Segment Start: PROVIDED MATERIAL

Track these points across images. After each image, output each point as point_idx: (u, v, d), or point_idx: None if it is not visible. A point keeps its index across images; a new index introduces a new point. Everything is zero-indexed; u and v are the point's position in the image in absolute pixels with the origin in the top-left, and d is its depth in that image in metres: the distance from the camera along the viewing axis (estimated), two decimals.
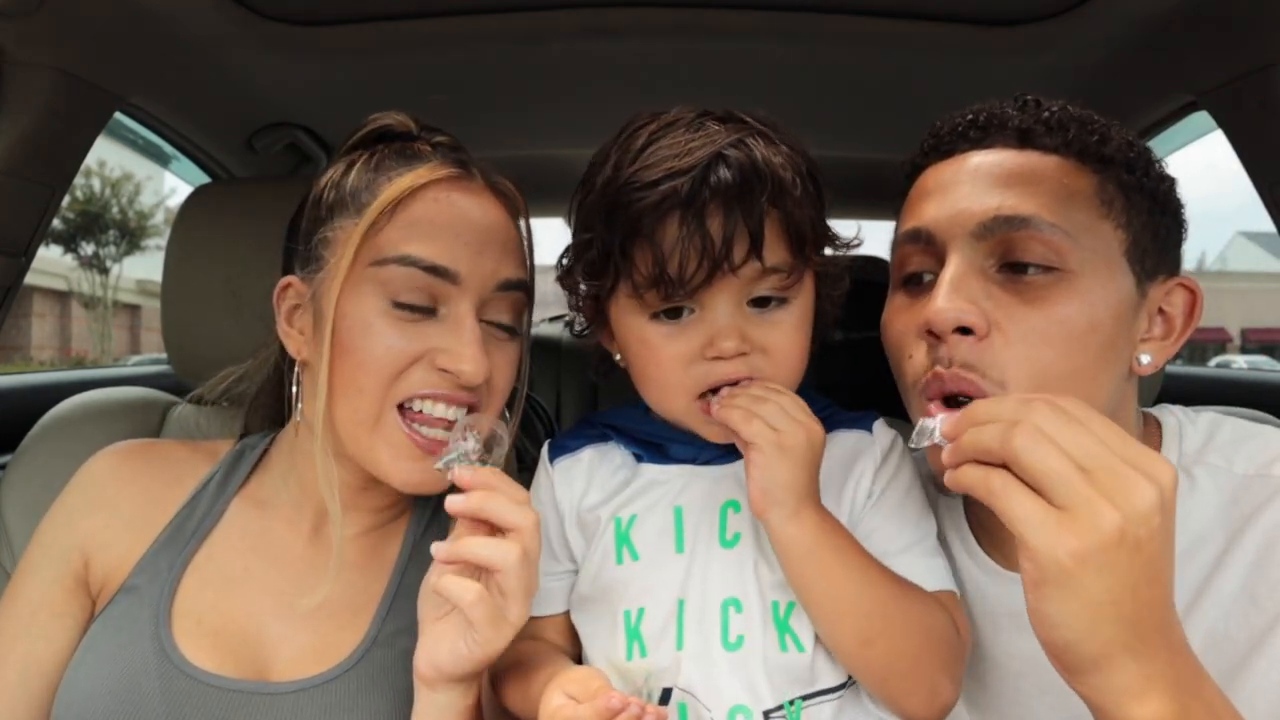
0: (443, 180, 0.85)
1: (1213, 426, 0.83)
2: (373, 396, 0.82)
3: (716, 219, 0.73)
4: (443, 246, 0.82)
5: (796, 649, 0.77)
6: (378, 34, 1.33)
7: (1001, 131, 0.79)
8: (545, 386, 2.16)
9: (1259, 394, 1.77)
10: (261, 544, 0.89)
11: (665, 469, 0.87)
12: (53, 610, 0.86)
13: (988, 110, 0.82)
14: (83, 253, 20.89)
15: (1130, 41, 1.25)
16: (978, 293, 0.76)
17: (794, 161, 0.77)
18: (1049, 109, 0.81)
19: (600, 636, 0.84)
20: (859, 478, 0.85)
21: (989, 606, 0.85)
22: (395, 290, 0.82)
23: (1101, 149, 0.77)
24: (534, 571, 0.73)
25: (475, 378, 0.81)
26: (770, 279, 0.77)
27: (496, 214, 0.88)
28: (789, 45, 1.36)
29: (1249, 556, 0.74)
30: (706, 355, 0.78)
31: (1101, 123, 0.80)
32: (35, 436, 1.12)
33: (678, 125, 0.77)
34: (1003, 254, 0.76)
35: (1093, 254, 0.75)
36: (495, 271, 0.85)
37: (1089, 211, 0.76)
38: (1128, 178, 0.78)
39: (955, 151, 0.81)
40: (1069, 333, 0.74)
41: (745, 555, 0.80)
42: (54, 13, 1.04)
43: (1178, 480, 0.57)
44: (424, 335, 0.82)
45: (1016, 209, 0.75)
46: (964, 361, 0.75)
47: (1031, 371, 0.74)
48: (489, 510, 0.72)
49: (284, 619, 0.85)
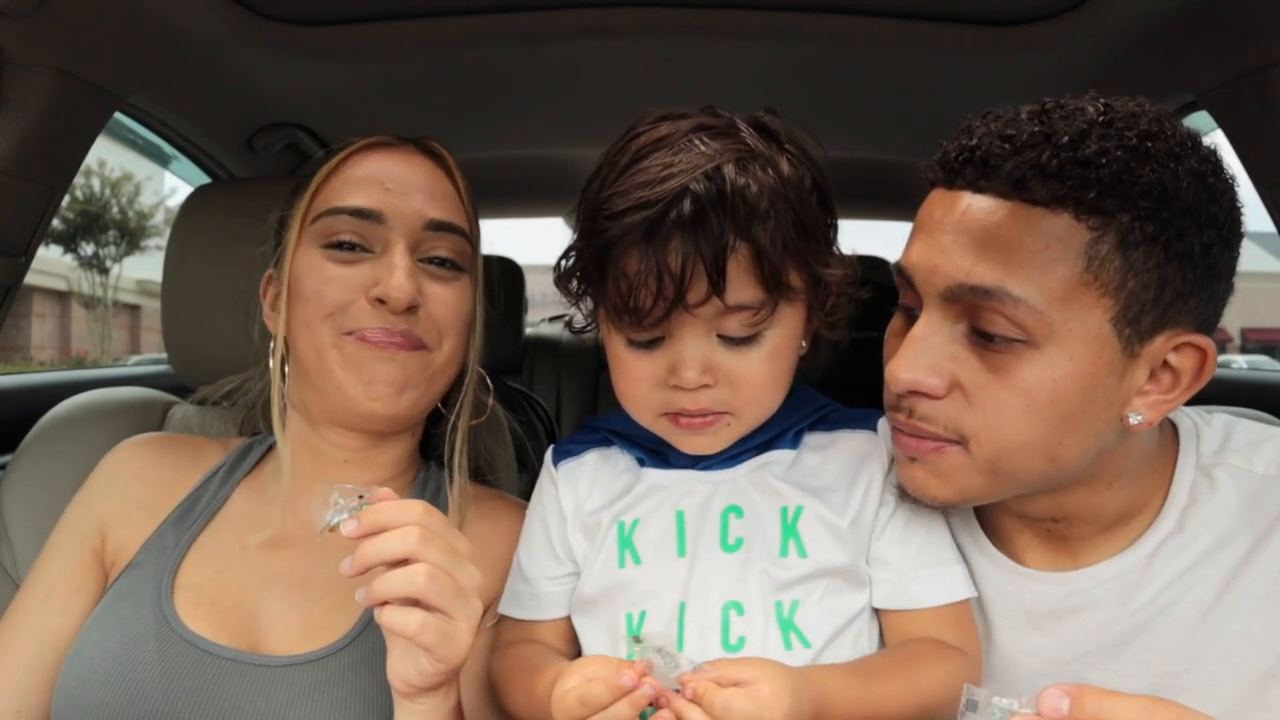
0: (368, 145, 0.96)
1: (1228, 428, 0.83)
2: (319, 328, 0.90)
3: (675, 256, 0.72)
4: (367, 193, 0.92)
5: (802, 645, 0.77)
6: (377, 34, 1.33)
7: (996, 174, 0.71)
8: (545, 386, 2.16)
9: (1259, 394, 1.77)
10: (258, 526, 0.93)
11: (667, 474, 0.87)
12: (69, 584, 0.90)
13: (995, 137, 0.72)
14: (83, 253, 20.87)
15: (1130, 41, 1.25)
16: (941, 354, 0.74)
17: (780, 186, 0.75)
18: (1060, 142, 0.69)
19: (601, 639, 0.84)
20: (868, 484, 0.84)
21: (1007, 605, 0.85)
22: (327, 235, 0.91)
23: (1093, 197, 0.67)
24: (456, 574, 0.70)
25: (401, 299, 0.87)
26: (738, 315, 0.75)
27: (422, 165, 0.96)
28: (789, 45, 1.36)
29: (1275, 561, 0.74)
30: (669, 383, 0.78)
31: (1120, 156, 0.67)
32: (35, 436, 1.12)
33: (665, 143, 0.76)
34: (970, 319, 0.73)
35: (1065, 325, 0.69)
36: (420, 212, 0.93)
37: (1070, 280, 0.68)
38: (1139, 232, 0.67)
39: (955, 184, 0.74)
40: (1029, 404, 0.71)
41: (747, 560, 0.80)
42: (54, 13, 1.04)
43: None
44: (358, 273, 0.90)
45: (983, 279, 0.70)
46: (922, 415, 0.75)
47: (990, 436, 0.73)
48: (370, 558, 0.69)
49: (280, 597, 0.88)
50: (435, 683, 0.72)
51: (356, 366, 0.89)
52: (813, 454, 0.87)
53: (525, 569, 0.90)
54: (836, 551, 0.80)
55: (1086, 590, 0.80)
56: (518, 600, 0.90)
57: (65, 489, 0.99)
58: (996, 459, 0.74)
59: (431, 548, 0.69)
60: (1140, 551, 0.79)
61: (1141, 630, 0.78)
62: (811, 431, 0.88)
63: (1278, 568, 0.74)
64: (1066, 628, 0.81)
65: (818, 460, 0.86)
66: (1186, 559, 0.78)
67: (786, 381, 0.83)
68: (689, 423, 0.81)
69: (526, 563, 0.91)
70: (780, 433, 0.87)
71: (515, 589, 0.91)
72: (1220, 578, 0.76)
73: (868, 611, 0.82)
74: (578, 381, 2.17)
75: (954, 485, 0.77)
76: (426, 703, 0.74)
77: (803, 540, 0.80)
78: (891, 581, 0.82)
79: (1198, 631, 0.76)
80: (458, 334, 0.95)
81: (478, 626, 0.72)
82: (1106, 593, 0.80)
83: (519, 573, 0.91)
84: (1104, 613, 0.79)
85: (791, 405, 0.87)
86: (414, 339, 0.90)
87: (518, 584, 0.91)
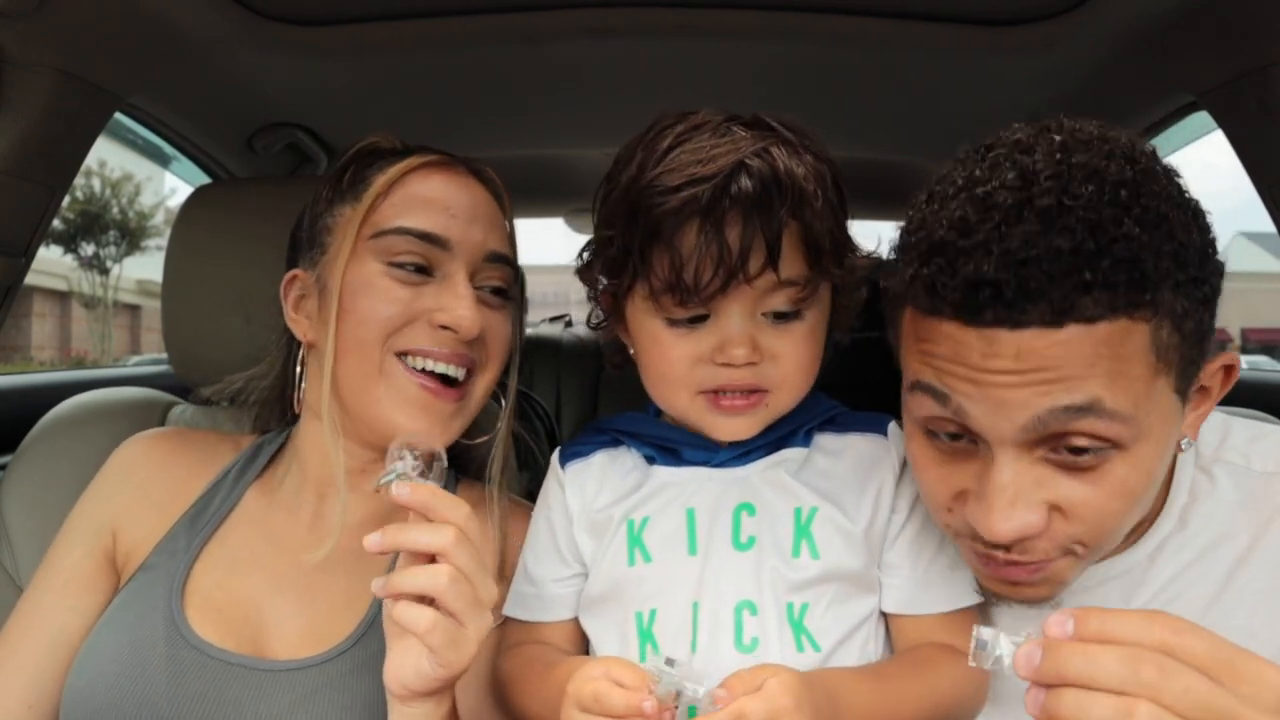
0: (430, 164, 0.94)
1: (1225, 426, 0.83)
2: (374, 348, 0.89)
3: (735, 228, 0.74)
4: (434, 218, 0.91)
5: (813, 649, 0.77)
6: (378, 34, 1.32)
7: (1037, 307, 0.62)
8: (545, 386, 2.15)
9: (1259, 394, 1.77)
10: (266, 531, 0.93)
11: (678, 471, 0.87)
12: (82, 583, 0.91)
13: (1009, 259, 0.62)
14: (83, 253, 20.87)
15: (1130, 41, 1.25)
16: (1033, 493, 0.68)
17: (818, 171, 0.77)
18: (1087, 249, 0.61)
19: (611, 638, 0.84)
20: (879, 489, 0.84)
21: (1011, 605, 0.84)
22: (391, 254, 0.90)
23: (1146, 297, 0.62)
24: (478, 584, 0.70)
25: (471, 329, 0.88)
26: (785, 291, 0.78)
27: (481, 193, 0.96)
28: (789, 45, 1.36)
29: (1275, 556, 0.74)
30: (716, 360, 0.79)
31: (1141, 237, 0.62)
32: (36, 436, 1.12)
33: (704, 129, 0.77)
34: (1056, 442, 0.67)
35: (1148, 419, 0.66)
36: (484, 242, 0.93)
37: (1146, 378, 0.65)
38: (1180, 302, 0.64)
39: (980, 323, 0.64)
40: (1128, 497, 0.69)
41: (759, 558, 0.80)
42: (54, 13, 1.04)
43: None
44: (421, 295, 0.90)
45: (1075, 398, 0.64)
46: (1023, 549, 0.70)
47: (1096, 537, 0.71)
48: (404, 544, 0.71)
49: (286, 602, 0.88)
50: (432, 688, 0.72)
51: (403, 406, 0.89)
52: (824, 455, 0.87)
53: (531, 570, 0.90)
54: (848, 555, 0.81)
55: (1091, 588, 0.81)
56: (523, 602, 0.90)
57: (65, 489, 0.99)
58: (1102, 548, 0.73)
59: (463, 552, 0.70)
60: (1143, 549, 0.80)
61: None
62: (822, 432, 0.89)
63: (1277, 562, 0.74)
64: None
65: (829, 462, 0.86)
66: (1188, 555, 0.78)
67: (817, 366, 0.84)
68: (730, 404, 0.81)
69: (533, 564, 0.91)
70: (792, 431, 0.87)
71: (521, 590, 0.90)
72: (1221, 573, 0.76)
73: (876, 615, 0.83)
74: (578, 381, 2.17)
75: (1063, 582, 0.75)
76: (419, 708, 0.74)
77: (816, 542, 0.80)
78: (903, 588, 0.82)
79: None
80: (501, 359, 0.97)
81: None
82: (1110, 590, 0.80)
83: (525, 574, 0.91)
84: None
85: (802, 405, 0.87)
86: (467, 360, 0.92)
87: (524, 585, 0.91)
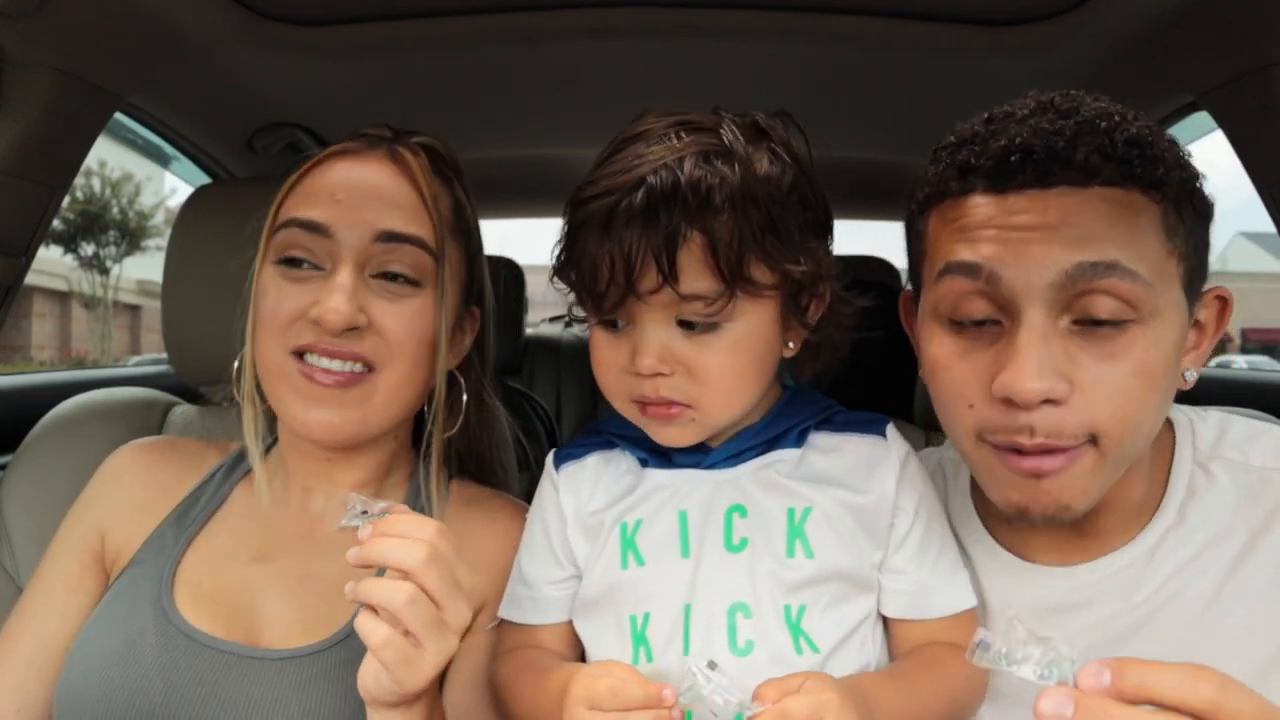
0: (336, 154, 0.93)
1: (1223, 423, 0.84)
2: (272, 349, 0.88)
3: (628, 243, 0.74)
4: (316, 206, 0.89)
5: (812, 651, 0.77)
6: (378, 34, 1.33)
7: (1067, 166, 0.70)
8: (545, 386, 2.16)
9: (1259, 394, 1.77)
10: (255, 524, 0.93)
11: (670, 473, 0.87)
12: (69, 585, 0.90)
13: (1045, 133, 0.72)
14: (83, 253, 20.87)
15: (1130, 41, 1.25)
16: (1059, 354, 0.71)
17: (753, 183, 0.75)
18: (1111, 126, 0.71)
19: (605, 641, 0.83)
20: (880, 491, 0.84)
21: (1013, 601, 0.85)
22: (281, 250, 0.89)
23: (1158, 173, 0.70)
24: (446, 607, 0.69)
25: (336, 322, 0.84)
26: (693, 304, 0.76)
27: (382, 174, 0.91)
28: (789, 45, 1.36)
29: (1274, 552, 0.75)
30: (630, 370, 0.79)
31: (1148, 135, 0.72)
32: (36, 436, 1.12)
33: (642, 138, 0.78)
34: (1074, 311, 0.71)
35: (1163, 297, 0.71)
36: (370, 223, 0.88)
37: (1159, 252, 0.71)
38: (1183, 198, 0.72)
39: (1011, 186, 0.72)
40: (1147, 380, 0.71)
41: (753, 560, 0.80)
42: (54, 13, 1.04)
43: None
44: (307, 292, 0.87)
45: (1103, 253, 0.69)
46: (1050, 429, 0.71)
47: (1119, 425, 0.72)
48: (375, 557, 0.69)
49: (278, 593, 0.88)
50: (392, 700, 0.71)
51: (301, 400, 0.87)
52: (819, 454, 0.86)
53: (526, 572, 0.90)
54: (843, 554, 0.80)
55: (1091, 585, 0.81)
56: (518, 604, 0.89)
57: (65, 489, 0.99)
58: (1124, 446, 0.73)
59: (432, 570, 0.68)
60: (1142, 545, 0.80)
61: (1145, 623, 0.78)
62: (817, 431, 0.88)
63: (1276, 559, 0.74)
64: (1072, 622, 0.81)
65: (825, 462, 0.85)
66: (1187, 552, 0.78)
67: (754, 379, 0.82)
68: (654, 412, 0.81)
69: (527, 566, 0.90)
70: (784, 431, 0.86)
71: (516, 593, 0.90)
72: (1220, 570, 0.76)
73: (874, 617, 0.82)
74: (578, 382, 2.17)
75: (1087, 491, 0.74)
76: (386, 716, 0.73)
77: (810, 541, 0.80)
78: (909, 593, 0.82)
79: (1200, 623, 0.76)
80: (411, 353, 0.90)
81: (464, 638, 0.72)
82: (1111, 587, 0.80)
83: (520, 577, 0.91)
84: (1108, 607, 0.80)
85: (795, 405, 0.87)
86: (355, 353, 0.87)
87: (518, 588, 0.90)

Segment End: PROVIDED MATERIAL
Segment Start: PROVIDED MATERIAL

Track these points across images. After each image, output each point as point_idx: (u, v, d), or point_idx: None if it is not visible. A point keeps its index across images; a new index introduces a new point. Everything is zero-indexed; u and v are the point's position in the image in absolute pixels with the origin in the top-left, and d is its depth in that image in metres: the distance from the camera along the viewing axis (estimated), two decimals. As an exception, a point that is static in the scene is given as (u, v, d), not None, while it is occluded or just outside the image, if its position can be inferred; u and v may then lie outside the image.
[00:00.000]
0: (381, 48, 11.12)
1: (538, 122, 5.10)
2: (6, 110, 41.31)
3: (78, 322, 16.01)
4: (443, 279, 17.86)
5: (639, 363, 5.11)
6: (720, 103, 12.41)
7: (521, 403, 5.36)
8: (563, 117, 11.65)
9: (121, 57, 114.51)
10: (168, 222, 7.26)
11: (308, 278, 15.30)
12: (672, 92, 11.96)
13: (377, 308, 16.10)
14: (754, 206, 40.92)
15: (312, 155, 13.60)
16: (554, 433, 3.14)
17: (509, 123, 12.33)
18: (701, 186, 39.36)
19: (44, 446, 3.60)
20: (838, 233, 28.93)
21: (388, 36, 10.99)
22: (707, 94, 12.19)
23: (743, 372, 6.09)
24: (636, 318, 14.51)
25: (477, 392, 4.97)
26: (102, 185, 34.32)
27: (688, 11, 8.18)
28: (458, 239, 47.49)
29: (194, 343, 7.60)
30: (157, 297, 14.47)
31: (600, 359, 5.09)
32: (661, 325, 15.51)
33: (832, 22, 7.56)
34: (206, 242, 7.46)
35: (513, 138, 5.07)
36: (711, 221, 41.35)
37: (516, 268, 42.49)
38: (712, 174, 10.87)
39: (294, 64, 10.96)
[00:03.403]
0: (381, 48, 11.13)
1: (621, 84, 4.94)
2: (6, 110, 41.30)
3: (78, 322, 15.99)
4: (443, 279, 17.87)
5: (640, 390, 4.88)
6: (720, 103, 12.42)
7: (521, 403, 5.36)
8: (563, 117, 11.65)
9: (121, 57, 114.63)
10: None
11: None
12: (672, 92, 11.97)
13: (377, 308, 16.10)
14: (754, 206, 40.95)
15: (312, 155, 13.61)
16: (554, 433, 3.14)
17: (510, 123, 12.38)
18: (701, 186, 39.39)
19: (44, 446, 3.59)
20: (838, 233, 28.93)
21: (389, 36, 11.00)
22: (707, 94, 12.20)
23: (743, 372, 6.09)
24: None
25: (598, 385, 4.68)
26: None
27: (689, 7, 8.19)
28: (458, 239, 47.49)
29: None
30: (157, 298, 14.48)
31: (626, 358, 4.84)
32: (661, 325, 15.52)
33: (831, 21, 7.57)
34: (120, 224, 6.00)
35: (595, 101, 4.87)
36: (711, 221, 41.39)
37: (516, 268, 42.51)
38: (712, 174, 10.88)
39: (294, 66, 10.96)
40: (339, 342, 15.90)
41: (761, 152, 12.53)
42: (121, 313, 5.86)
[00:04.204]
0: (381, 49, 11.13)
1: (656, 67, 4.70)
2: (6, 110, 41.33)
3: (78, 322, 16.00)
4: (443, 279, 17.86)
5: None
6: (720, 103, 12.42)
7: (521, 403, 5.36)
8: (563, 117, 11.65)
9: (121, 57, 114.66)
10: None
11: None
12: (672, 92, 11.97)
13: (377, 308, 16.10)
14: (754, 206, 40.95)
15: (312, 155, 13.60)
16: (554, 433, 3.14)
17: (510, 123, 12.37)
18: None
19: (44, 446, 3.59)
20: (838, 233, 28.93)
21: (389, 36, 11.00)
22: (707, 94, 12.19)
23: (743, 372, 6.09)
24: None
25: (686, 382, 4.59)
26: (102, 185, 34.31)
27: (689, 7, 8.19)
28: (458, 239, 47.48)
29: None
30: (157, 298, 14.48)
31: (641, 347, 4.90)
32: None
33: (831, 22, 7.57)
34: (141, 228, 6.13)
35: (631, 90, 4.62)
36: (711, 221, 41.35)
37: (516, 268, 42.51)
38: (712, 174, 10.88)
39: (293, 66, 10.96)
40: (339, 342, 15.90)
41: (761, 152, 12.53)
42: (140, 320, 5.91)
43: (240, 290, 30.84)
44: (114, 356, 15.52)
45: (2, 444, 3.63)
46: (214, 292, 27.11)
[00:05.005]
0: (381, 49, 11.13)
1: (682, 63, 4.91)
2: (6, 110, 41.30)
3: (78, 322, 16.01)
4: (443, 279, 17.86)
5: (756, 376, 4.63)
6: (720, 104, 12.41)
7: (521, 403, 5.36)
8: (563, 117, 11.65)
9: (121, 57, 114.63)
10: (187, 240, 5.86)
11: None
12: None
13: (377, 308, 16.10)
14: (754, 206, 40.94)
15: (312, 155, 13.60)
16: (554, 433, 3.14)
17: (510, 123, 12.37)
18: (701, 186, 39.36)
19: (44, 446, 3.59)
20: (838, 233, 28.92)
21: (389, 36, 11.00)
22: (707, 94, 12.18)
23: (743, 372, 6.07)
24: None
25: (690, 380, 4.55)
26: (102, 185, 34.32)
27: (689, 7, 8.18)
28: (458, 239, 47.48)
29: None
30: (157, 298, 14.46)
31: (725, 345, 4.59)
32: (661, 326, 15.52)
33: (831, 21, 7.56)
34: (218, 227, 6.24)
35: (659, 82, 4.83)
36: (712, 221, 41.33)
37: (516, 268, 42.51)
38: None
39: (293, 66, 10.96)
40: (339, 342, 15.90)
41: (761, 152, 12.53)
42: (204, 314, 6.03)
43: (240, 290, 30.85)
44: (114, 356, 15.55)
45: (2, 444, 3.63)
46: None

Segment End: PROVIDED MATERIAL

WORK REQUIRED:
Please give back exactly the lines of this listing beginning at the line with "25: (477, 392, 4.97)" and ending with the line with "37: (516, 268, 42.49)", both included, and nothing else.

SOLUTION TO THE PROBLEM:
25: (477, 392, 4.97)
26: (102, 185, 34.32)
27: (688, 11, 8.18)
28: (458, 239, 47.49)
29: (194, 343, 7.60)
30: (157, 297, 14.47)
31: (600, 359, 5.09)
32: (661, 325, 15.51)
33: (832, 22, 7.56)
34: (206, 242, 7.46)
35: (513, 138, 5.07)
36: (711, 221, 41.35)
37: (516, 268, 42.49)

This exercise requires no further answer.